An application for ab initio quantum chemical calculation. This application performs electronic structure calculation of molecules by the Hartree-Fock, density functional, the many-body perturbation, configuration interaction theories, and so on. While this application is a derivative of GAMESS-US for specific use of Intel compatible CPU, it does not include recently developed calculation methods such as the CC and FMO methods.
An open-source application for first-principles calculation based on all-electron calculations. In addition to ground-state energy and forces on atoms obtained by density functional theory, it focuses on investigation of excited state properties using time-dependent density functional theory as well as many-body perturbation theory. It is parallelized using MPI and is also optimized for multithreaded math libraries such as BLAS and LAPACK.
Photo-excited electron dynamics simulator based on time-dependent density functional theory using real-time, real-space grids. It can perform calculations of linear photo-response and nonlinear photo-response to pulse radiation in a variety of systems including isolated systems, periodic systems, interfaces/surfaces, etc. It can perform massively parallel calculations in systems consisting of thousands of atoms, and it can also perform multiscale simulation of electron-electromagnetic field-coupled dynamics.
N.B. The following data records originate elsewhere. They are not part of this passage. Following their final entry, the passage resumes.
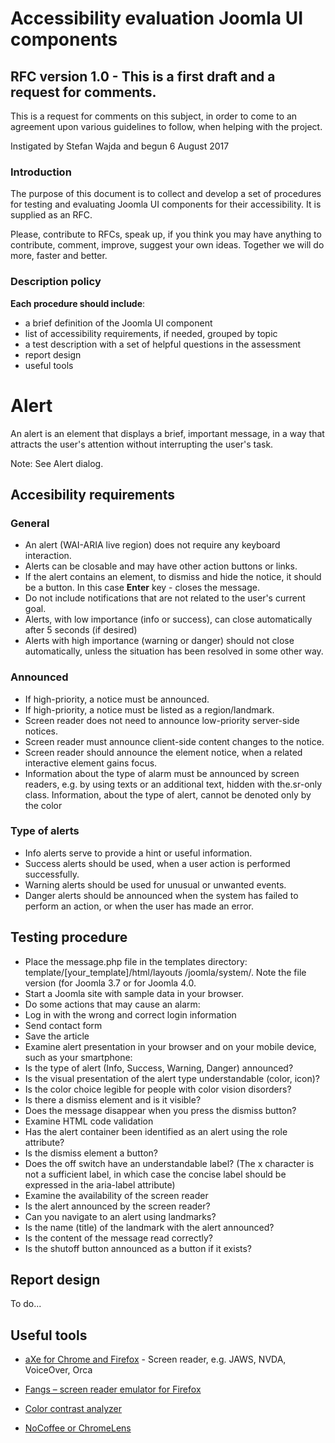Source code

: # Accessibility evaluation Joomla UI components

## RFC version 1.0 - This is a first draft and a request for comments.

This is a request for comments on this subject, in order to come to an agreement upon various guidelines to follow, when helping with the project.

Instigated by Stefan Wajda and begun 6 August 2017

### Introduction
The purpose of this document is to collect and develop a set of procedures for testing and evaluating Joomla UI components for their accessibility. It is supplied as an RFC.

Please, contribute to RFCs, speak up, if you think you may have anything to contribute, comment, improve, suggest your own ideas. Together we will do more, faster and better.

### Description policy
 **Each procedure should include**:
 * a brief definition of the Joomla UI component
 * list of accessibility requirements, if needed, grouped by topic
 * a test description with a set of helpful questions in the assessment
 * report design
 * useful tools


# Alert

An alert is an element that displays a brief, important message, in a way that attracts the user's attention without interrupting the user's task.

Note: See Alert dialog.

## Accesibility requirements

### General

 - An alert (WAI-ARIA live region) does not require any keyboard interaction.
 - Alerts can be closable and may have other action buttons or links.
 - If the alert contains an element, to dismiss and hide the notice, it should be a button. In this case **Enter** key - closes the message.
 - Do not include notifications that are not related to the user's current goal.
 - Alerts, with low importance (info or success), can close automatically after 5 seconds (if desired)
 - Alerts with high importance (warning or danger) should not close automatically, unless the situation has been resolved in some other way.

### Announced

 - If high-priority, a notice must be announced.
 - If high-priority, a notice must be listed as a region/landmark.
 - Screen reader does not need to announce low-priority server-side notices.
 - Screen reader must announce client-side content changes to the notice.
 - Screen reader should announce the element notice, when a related interactive element gains focus.
 - Information about the type of alarm must be announced by screen readers, e.g. by using texts or an additional text, hidden with the.sr-only class. Information, about the type of alert, cannot be denoted only by the color

### Type of alerts

 - Info alerts serve to provide a hint or useful information.
 - Success alerts should be used, when a user action is performed successfully.
 - Warning alerts should be used for unusual or unwanted events.
 - Danger alerts should be announced when the system has failed to perform an action, or when the user has made an error.

## Testing procedure

 - Place the message.php file in the templates directory: template/[your\_template]/html/layouts /joomla/system/. Note the file version (for Joomla 3.7 or for Joomla 4.0.
 - Start a Joomla site with sample data in your browser.
 - Do some actions that may cause an alarm:
 - Log in with the wrong and correct login information
 - Send contact form
 - Save the article
 - Examine alert presentation in your browser and on your mobile device, such as your smartphone:
 - Is the type of alert (Info, Success, Warning, Danger) announced?
 - Is the visual presentation of the alert type understandable (color, icon)?
 - Is the color choice legible for people with color vision disorders?
 - Is there a dismiss element and is it visible?
 - Does the message disappear when you press the dismiss button?
 - Examine HTML code validation
 - Has the alert container been identified as an alert using the role attribute?
 - Is the dismiss element a button?
 - Does the off switch have an understandable label? (The x character is not a sufficient label, in which case the concise label should be expressed in the aria-label attribute)
 - Examine the availability of the screen reader
 - Is the alert announced by the screen reader?
 - Can you navigate to an alert using landmarks?
 - Is the name (title) of the landmark with the alert announced?
 - Is the content of the message read correctly?
 - Is the shutoff button announced as a button if it exists?

## Report design

To do...

## Useful tools

* [aXe for Chrome and Firefox][1] - Screen reader, e.g. JAWS, NVDA, VoiceOver, Orca
* [Fangs – screen reader emulator for Firefox][2]
* [Color contrast analyzer ][3]
* [NoCoffee or ChromeLens][4]

  [1]: https://www.deque.com/products/axe/
  [2]: https://addons.mozilla.org/pl/firefox/addon/fangs-screen-reader-emulator/
  [3]: https://www.paciellogroup.com/resources/contrastanalyser/
  [4]: https://chrome.google.com/webstore/detail/nocoffee/jjeeggmbnhckmgdhmgdckeigabjfbddl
Payware for evaluation of electron transport based on nonequilibrium Green’s function. This application is descended from the SIESTA application, and can calculate electronic transport properties of bulk materials and molecules inserted between leads by performing electronic state calculation under a finite bias. One can choose either density functional method or semiempirical method, and can control external factors such as gate voltages. It also implements structure optimization and analysis of chemical reaction paths.
An application for first-principles calculation based on all-electron calculation using atomic bases. This application can perform accurate electronic-state calculation for various physical systems. It supports a number of functional sets including hybrid functionals, and can support relativistic effects, many-body perturbation methods, and the GW method. It can treat over 100 elements, and keeps high efficiency in parallel calculation from a desktop machine to a high-performance parallel computer up to 10,000 CPUs.
An open-source application for first-principles calculation utilizing pseudo-potentials and atom-localized basis sets. This application is capable of performing electronic structure calculations, structural relaxation, and molecular dynamics in a wide range of systems based on density functional theory. By adopting atom-localized basis sets, it realizes high-speed electronic calculation and linear-scaling in suitable computer systems. It can also perform electronic conductance calculations based on non-equilibrium Green’s function method.
An application for molecular science simulation. This application covers not only traditional simulation methods implemented in existing applications but also a number of novel methods for quantum chemical calculation. It can perform ab-initio electronic state calculation for a few thousands atoms/molecules as well as trace calculation of transition states in chemical reaction for a few hundreds atoms/molecules. It can also perform high-efficient massively parallel computing on large-scale parallel computers such as the K-computer.
An open-source application for general-purpose quantum chemical calculation, laying emphasis on excited states and time evolution. It is based on time-dependent density functional theory (TDDFT) and the QM/MM calculation. It enables efficient massive parallel computing up to one hundred thousands processes. It supports the relativistic effect and offers the basis choice between the Gaussian basis and the plane-wave basis.
A open-source application of first-principles calculation for the electronic structure, using the KKR method, a variant of Green’s function method. It is based on the density functional theory and is applicable to crystals and surfaces. The coherent potential approximation (CPA) is adopted, so it can handle not only periodic systems, but also disordered alloys. It can also handle spin-orbit interaction and non-collinear magnetism.
CONQUEST is a linear-scaling DFT (Density Functional Theory) code based on the density matrix minimization method. Since its computational cost, for both memory and computational costs, is only proportional to the number of atoms N of the target systems, the code can employ structure optimization or molecular dynamics on very large-scale systems, including more than hundreds of thousands of atoms. It also has high parallel efficiency and is suitable for massively parallel calculations.